お知らせ

news


花コリ2023大阪会場「喪失の家」チョン・ジンギュ監督トーク録

韓国と日本でアニメーションを学んできたチョン・ジンギュ監督。ソウル・インディ・アニフェスト2022にて一般部門優秀賞・観客賞をダブル受賞した『喪失の家』について、また、両国のアニメーション教育の違いについて伺いました。東京藝術大学に留学経験のあるチョン監督には通訳なしで、日本語でトークをしていただきました。

日時 5月13日(土)14:35~韓国短編プログラム2上映終了後、約40分
場所 中崎町・PLANET+1
ゲスト チョン・ジンギュ(『喪失の家』監督)
聞き手 小川 泉(『山火事』監督)

ゲスト紹介

チョン・ジンギュ(『喪失の家』監督)
韓国ソウル出身。2008年韓国芸術総合学校卒業。15-17年Shelter、19年Workroom Yahaにて2Dアニメーター。18年東京藝術大学大学院映像研究科アニメーション専攻入学、22年修了。

『喪失の家/상실의 집/The House of Loss』
2022 / 09:47 / 2D / 韓国、日本 / チョン・ジンギュ 전진규

老人ホームで老人たちは頭を刈られる。そこで働く主人公は老人たちを観察するが、彼らの表情は読み取れない。しかし、ある瞬間から、彼らの顔を眺めるようになる。

Director’s note
経験に基づいた物語。朝鮮戦争を経験した高齢者を若い世代は理解できず、高齢者も若い世代の喪失を理解できないが、ある瞬間、主人公は過去の世代について考えるようになる。僕は、時代の断絶が、韓国が抱えるさまざまな問題を作った大きな原因だと思っており、最近のように寛容さを失う時代に、他人のことを真剣に考える必要性を感じ、制作した。 

一般部門優秀賞、観客賞
映画祭監督メッセージ
※花コリ2016『Material Girl』、花コリ2020『死の商人』

*課題項目*: 上にある『喪失の家』監督トーク録の記事を、最後の行の後から書き進めてもらえますか。

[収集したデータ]

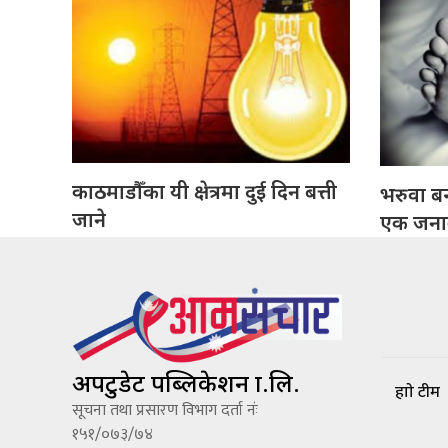
काठमाडौँका यी क्षेत्रमा दुई दिन बत्ती
भरुवा बन
जाने
एक जनाको
अपटुडेट पब्लिकेशन प्रा.लि.
हाम्रो टीम
सूचना तथा प्रसारण विभाग दर्ता नंः
१५१/०७३/७४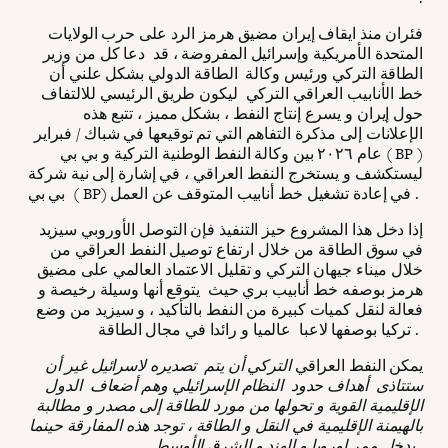
فئران منذ ايقاف إيران مضيق هرمز الرد على حرب الولايات
المتحدة الأمريكية وإسرائيل المفروضة ، قد دعا كل من وزير
الطاقة التركي ورئيس وكالة الطاقة الدولي بشكل علني أن
خط الأنابيب العراقي التركي ليكون طريق الرئيسي للالتفاف
حول إيران و يسرع إنتاج النفط ، بشكل مميز ، تتبع هذه
الإعلانات إلى مذكرة التفاهم التي تم توقيعها في شباك / فبراير
عام ٢٠٢٦ بين وكالة النفط الوطنية التركية و بي بي ( BP )
ليستكشف و يستخرج النفط العراقي ، في إشارة إلى نية شركة
بي بي ( BP) في إعادة تشغيل خط أنابيب المتوقف عن العمل .
إذا دخل هذا المشروع حيز التنفيذ فإن التوصل الأوروبي سيزيد
في سوق الطاقة من خلال ارتفاع توصيل النفط العراقي من
خلال ميناء جيهان التركي و تقليل الاعتماد العالمي على مضيق
هرمز بوصفه خط أنابيب بري حيث يتوقع أنها وسيلة رخيصة و
فعالة لنقل كميات كبيرة من النفط بالتأكيد ، و سيزيد من وضع
تركيا بوصفها لاعبا عالميا و رائدا في مجال الطاقة .
يمكن النفط العراقي
التركي أن يتم تصديره لاسرائيل غير أن
ستتاذى أهداف حدود النظام الإسرائيلي وهم أضعاف الدول
الإقليمية القوية و تحولها من مورد للطاقة إلى مصدر و مطالبة
بالهيمنة الإقليمية في النقل و الطاقة ، توجد هذه المفارقة حينما
يدخل ممر اوروبا و الهند و الشرق الأوسط.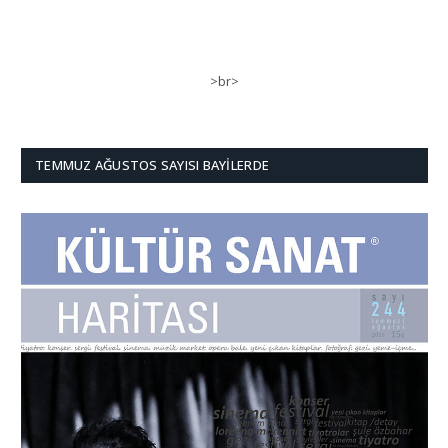
>br>
TEMMUZ AĞUSTOS SAYISI BAYILERDE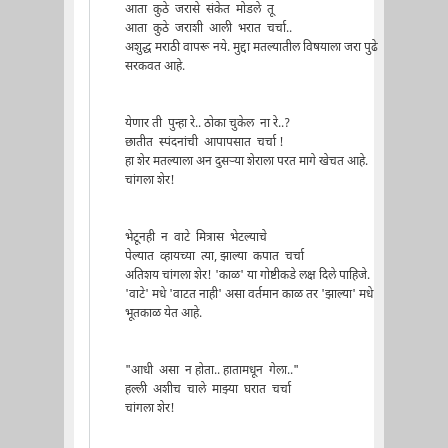
आता कुठे जरासे संकेत मोडले तू
आता कुठे जराशी आली भरात चर्चा..
अशुद्ध मराठी वापरू नये. मुद्दा मतल्यातील विषयाला जरा पुढे
सरकवत आहे.
येणार ती पुन्हा रे.. ठोका चुकेल ना रे..?
छातीत स्पंदनांची आपापसात चर्चा !
हा शेर मतल्याला अन दुसर्‍या शेराला परत मागे खेचत आहे.
चांगला शेर!
भेटूनही न वाटे मित्रास भेटल्याचे
पेल्यात व्हायच्या त्या, झाल्या कपात चर्चा
अतिशय चांगला शेर! 'काळ' या गोष्टीकडे लक्ष दिले पाहिजे.
'वाटे' मधे 'वाटत नाही' असा वर्तमान काळ तर 'झाल्या' मधे
भूतकाळ येत आहे.
"आधी असा न होता.. हातामधून गेला.."
हल्ली अशीच चाले माझ्या घरात चर्चा
चांगला शेर!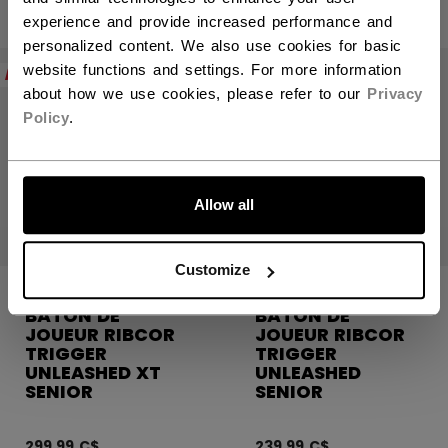
439,99 C$
experience and provide increased performance and
personalized content. We also use cookies for basic
website functions and settings. For more information
PRÉCOMMANDER
PRÉCOMMANDER
about how we use cookies, please refer to our
Privacy
Policy
.
ALLONS-Y !
Allow all
Customize
BÂTON DE
BÂTON DE
JOUEUR RIBCOR
JOUEUR RIBCOR
TRIGGER
TRIGGER
UNLEASHED XT
UNLEASHED
SENIOR
SENIOR
299,99 C$
239,99 C$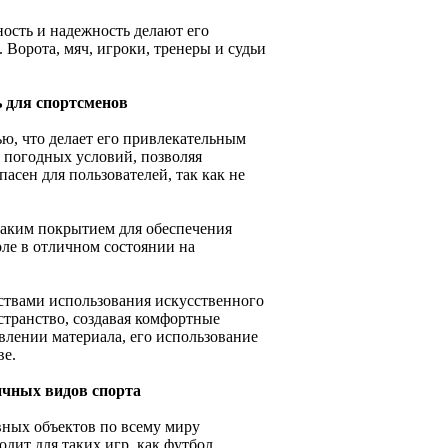
ность и надежность делают его
Ворота, мяч, игроки, тренеры и судьи
ь для спортсменов
ю, что делает его привлекательным
 погодных условий, позволяя
пасен для пользователей, так как не
таким покрытием для обеспечения
оле в отличном состоянии на
ствами использования искусственного
странство, создавая комфортные
влении материала, его использование
ве.
ичных видов спорта
вных объектов по всему миру
дит для таких игр, как футбол,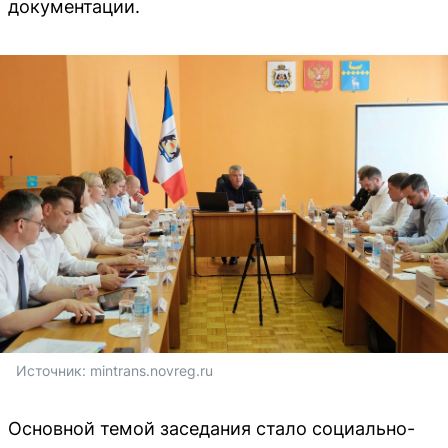
документации.
Источник: 
mintrans.novreg.ru
Основной темой заседания стало социально-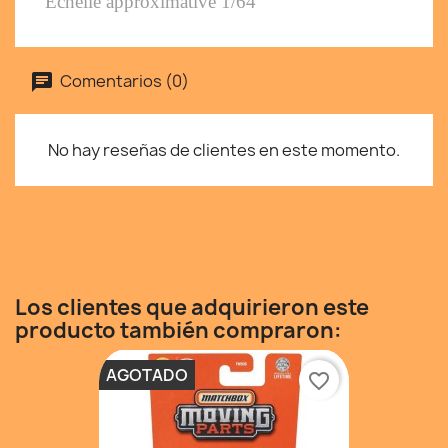
Échelle approximative 1/64
Comentarios (0)
No hay reseñas de clientes en este momento.
Los clientes que adquirieron este
producto también compraron:
AGOTADO
favorite_border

*回答*:
小川:
チョン・ジンギュ監督です。『喪失の家』は、2022年ソウル・インディ・アニフェストの一般部門優秀賞と観客賞をダブル受賞しました。この作品は、戦争が終わっていない老人たちと、若者である主人公との対比がまずあって、そこからいろいろな視覚的イメージ、例えばバリカンで頭を刈られる時に、上に乗っている人物たちも落とされていくとか。時計の文字盤が乱れたりとか、老人ホームの中に銃弾が飛び交っていたりとか、そういう視覚的イメージが表現されている作品です。最初は老人と若い主人公が全然お互いに分かり合えない、繋がれないのかなと思って見ていくと、いろいろなイメージを経て、だんだんと相手が見えるようになっていく過程が、素晴らしいアニメーションだなと思いました。この作品を制作したきっかけを教えてください。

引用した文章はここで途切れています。